■ **Work task**
Show each line in the listing below that contains the word "wenn".

■ **Material provided**
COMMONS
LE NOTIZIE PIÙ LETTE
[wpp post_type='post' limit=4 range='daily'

---

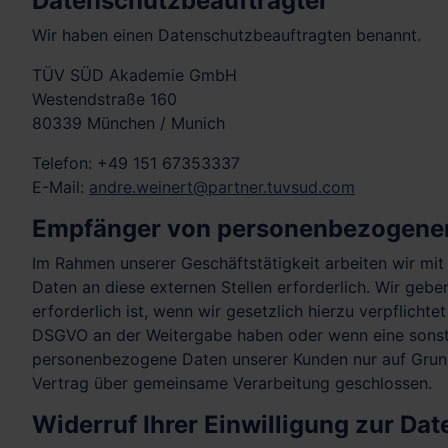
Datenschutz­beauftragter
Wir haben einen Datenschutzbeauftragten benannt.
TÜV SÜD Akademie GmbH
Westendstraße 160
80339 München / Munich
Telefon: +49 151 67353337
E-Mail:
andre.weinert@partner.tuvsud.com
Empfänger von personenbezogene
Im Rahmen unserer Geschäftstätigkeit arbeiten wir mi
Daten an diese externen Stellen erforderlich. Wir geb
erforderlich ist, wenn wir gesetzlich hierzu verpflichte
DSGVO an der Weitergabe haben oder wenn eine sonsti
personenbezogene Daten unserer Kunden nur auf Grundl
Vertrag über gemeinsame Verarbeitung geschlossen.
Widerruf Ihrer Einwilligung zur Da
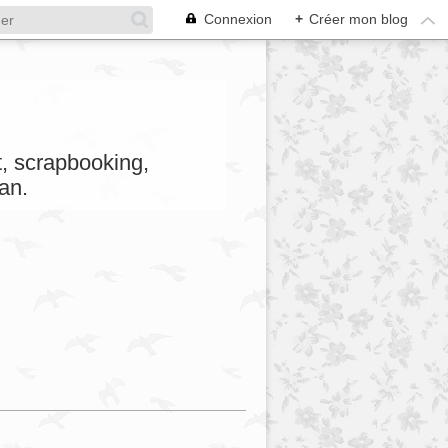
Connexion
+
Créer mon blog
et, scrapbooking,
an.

■ **Your response**
erforderlich ist, wenn wir gesetzlich hierzu verpflichte
DSGVO an der Weitergabe haben oder wenn eine sonsti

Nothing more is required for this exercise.